I'm thinking somewhere along the lines of finding the cube root but that doesn't sound right.

Rather than speculate whether or not an idea will work, you should try it and be sure.

 

[sn3]

Hmm...I mentioned the cube root because I noticed it could make the equation simpler, but I honestly don't know what to do.

 

[Hurkyl]

Hmm...I mentioned the cube root because I noticed it could make the equation simpler, but I honestly don't know what to do.

What equation? You wrote an expression that is a difference of two terms, no equations.

Anyways, you had an idea. Did you try to use it? If not, then go do so. If you have tried your idea, then where did you get stuck?

 

[masudr]

Remember that

[tex]\alpha^2-\beta^2 = (\alpha-\beta)(\alpha+\beta)[/tex]

 

[Bart]

I'd rather try:
[tex]\alpha^3-\beta^3 =[/tex]

Notice, that 27 isn't a square of an integer. I may be wrong but in my opinion the equation I've written is better ...

 

[Gib Z]

[tex]\alpha^3-\beta^3 =(\alpha - \beta)(\alpha^2+\alpha\beta + \beta^2)[/tex] which can be proved by expanding the second side.

So we just substitute [itex]3x^3y = \alpha[/itex] and [itex]2z^2=\beta[/itex]

Try it, see what you get.

 

[masudr]

Bart, Gib Z:

The reason I didn't say that was because I didn't want to give it away.
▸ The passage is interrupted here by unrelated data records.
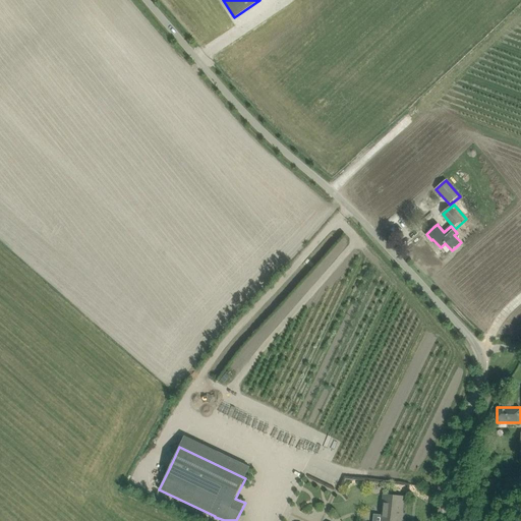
[(400,520),(403,497),(383,495),(380,520),(400,520)]
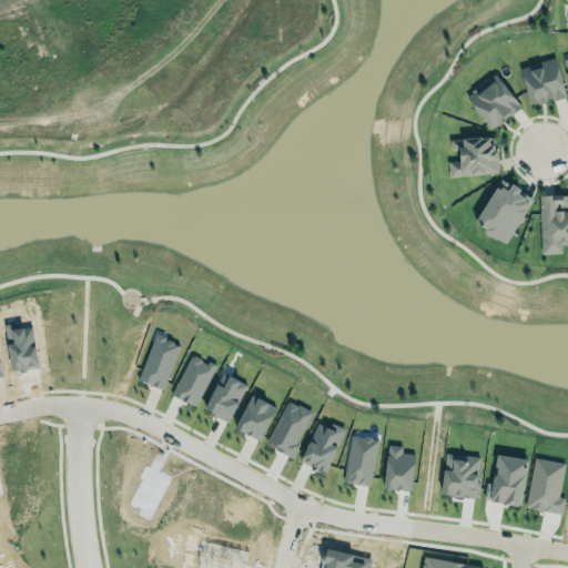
[(518,67),(529,105),(565,97),(555,58),(518,67)]
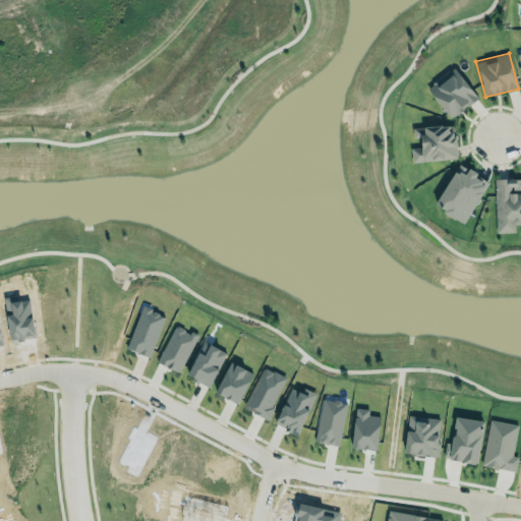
[(425,88),(452,66),(476,97),(450,118),(425,88)]
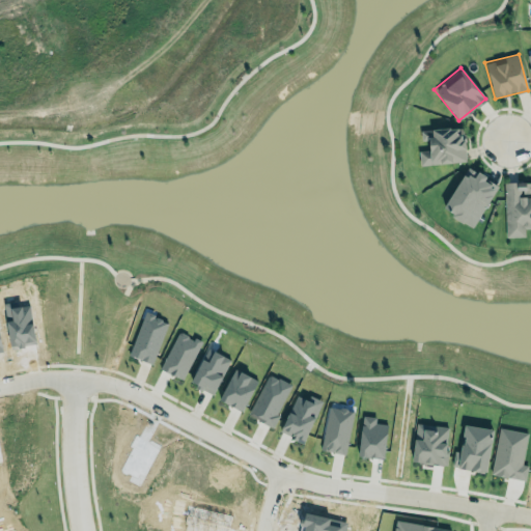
[(466,162),(464,136),(456,136),(456,128),(420,130),(420,141),(428,141),(428,150),(418,150),(419,164),(466,162)]
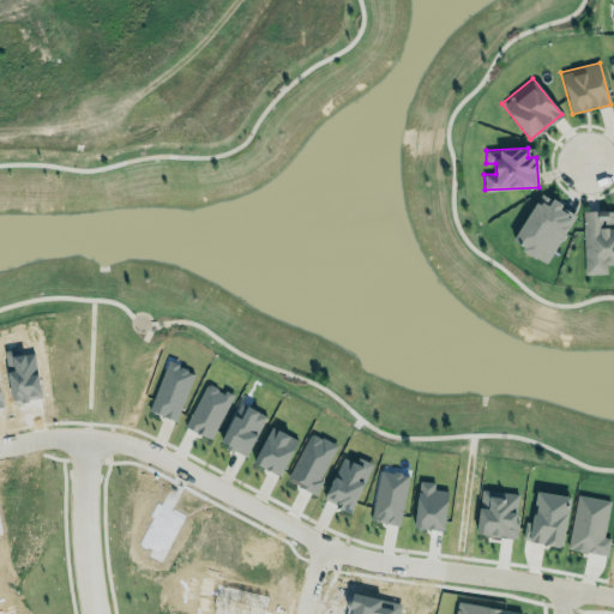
[(511,239),(517,244),(519,245),(523,246),(521,250),(534,258),(535,256),(545,263),(560,238),(563,239),(565,234),(564,233),(576,215),(567,210),(560,205),(561,203),(552,197),(551,199),(541,192),(511,239)]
Getting the OP to think about the squares would ideally lead to him/her thinking about how to factorise the difference of two cubes.

It isn't nice to solve a problem when somebody else does it for you.

 

[dextercioby]

[tex]\alpha^3-\beta^3 =(\alpha - \beta)(\alpha^2+\alpha\beta + \beta^2)[/tex] which can be proved by expanding the second side.

So we just substitute [itex]3x^3y = \alpha[/itex] and [itex]2z^2=\beta[/itex]

Try it, see what you get.

Actually it's proven by polynomial division.

Daniel.

 

[sn3]

What equation? You wrote an expression that is a difference of two terms, no equations.

Sorry about that - I meant expression.

[tex]\alpha^3-\beta^3 =(\alpha - \beta)(\alpha^2+\alpha\beta + \beta^2)[/tex] which can be proved by expanding the second side.

So we just substitute [itex]3x^3y = \alpha[/itex] and [itex]2z^2=\beta[/itex]

That gives me [tex]3x^3y-2z^2(9x^6y^2+6x^3y^2+4z^4)[/tex], which appears to be correct.

The reason I didn't say that was because I didn't want to give it away. Getting the OP to think about the squares would ideally lead to him/her thinking about how to factorise the difference of two cubes.

It isn't nice to solve a problem when somebody else does it for you.

So this equation works for when the numbers happen to have cube roots, but what if they don't (such as [tex]28x^79y^5-18z^4[/tex]). My calculator (TI89), which is absolutely great, can do it, but I want to know how.

 

[HallsofIvy]

It can be "proved" (shown to be true) either way, but multiplying (expanding) the right hand side is the simpler.